Jul 26, 2015 Film & TV
An American production with an all-Scottish/UK cast, Outlander is based on a series of books by Diana Gabaldon, a former environmental science professor. She’s now up to volume eight of her time-travelling romance featuring odd couple Claire, an English World War II nurse, and Jamie, an 18th-century Scottish outlaw. The TV adaptation is by Ronald D. Moore, whose previous work on the critically acclaimed space opera Battlestar Galactica shows he knows a thing or two about subverting genre-TV conventions.
Still, in a televisual era defined by male anti-heroes, it seems astonishing that a book usually filed alongside titles such as Taken for Revenge, Bedded for Pleasure could make the leap to serious TV. But then, Outlander isn’t your everyday romance. Yes, Claire is spunky and beautiful. Yes, she has the kind of “unruly” curly hair that somehow always falls just-so. She’s capable and pragmatic and often adorably hot-tempered. No wonder Jamie Fraser, a well-born Highlander on the run for a murder he didn’t commit, finds her irresistible.
But their relationship isn’t what you might expect. Claire’s older than Jamie, for one thing, and already happily married when they meet. That means she’s significantly more sexually experienced than her beau, who, despite looking like Adonis in a plaid skirt, is still a virgin. In grand romance-novel tradition, he saves her life on multiple occasions — but she saves his too. When they argue, it’s usually over stifling 18th-century gender norms, which Claire finds even harder to adjust to than a neeps-based diet.

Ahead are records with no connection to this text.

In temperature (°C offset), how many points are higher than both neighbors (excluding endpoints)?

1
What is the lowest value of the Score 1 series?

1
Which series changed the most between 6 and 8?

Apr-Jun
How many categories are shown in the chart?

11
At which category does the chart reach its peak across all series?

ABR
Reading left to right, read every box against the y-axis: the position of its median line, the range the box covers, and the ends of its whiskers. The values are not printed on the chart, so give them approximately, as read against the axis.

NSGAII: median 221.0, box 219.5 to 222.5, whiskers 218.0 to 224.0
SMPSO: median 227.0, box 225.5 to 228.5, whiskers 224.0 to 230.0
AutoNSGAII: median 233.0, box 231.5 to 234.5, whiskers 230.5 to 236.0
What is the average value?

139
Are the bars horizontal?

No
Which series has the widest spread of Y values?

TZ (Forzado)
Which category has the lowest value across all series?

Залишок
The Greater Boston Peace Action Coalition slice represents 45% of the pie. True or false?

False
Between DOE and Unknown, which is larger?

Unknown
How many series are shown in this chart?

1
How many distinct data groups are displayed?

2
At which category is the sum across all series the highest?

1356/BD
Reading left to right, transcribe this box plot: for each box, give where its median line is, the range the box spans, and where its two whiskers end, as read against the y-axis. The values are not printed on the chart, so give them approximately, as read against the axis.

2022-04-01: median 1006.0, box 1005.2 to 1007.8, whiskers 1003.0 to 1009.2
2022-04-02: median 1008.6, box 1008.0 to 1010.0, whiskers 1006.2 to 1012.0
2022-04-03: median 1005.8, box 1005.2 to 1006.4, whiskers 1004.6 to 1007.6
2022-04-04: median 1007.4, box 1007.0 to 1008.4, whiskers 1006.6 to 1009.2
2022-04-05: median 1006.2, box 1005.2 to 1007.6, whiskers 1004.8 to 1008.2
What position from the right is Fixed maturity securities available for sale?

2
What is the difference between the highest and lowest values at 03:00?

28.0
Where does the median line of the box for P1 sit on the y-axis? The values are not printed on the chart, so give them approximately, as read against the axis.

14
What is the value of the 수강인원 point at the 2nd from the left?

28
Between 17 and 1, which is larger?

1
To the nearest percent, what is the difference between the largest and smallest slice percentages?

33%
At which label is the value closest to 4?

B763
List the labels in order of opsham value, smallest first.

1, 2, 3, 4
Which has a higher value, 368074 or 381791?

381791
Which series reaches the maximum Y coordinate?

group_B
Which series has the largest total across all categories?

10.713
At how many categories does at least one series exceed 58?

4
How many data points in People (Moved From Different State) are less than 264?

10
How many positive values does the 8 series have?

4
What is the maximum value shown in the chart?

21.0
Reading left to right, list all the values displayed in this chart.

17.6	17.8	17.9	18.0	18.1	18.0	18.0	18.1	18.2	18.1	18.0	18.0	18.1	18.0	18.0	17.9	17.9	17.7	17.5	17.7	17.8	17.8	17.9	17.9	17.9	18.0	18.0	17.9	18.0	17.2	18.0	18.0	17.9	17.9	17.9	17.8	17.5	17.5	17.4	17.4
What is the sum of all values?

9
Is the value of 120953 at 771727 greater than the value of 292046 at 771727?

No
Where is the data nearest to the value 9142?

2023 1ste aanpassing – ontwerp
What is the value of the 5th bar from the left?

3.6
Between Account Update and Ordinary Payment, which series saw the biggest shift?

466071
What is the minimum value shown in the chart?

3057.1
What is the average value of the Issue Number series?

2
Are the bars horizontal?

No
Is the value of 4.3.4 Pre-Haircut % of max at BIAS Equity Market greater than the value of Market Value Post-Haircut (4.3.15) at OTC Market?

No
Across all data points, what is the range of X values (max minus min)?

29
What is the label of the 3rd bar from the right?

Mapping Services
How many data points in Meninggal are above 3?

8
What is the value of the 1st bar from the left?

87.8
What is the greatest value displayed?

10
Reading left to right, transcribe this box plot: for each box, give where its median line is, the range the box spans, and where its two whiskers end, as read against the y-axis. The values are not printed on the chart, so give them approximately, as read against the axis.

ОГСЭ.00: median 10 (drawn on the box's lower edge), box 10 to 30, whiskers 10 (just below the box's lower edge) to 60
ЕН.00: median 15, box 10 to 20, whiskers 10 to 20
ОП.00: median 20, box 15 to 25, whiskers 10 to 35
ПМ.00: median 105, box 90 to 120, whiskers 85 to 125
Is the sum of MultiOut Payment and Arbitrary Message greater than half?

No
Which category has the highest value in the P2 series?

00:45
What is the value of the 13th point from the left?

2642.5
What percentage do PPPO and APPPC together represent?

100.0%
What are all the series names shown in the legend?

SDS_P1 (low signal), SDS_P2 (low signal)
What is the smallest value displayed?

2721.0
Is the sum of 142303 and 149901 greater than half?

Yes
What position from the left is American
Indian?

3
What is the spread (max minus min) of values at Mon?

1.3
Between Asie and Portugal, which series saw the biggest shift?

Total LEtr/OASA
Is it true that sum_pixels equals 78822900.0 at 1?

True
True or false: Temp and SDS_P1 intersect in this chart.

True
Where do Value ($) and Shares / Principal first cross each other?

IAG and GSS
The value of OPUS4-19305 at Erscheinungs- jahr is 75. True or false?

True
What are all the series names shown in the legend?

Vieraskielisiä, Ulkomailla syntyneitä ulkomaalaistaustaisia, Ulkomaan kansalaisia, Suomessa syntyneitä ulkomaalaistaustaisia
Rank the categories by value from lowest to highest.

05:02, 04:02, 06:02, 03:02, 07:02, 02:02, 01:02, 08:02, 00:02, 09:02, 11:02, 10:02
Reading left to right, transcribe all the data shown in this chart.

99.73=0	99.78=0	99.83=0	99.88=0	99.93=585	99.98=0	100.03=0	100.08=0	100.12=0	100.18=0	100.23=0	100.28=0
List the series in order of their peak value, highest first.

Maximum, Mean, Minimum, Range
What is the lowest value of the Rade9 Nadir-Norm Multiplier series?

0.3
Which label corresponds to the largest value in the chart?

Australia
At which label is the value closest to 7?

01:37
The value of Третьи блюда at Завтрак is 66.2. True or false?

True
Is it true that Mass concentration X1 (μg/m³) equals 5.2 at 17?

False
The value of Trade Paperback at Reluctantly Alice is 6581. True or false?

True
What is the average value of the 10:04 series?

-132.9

And when they make up, they… well, you know what happens next. It’s hardly surprising that the sex in a fantasy written by a woman, from a female point of view, would look a little different from TV’s usual wham-bam sexposition. But Outlander’s depiction of sex is little short of revolutionary, as evidenced by the ecstatic online reaction to episode seven, “The Wedding”, essentially a series of sex scenes that pointedly emphasise feminine pleasure and the female gaze.
So, plenty of sex — and violence too. British PM David Cameron was apparently so concerned about England’s brutal treatment of the Scots in the show that he intervened to delay its UK premiere until after the Scottish referendum. Then there’s the show’s villain, so unspeakably evil he’d make Game of Thrones’ Ramsay Bolton hide behind the couch. Sexual violence reappears with strangely ho-hum regularity: in one episode, Claire is nearly raped twice, by two different men, within the space of 20 minutes. But unlike the similarly rape-obsessed Game of Thrones, Outlander shows the physical and psychological repercussions in unflinching detail. I’m not certain the extended scenes of sadistic depravity that closed the season were entirely necessary, but at least they felt honest.
It’s all about a million miles from the Wuthering Kilts-style schlock you might expect from the show’s marketing. Just when you think you have Outlander figured out, it’ll go and mess with your expectations and show you something strange, or beautiful, or gut-wrenchingly horrific. Outlander is like nothing else on television. Prepare to be surprised.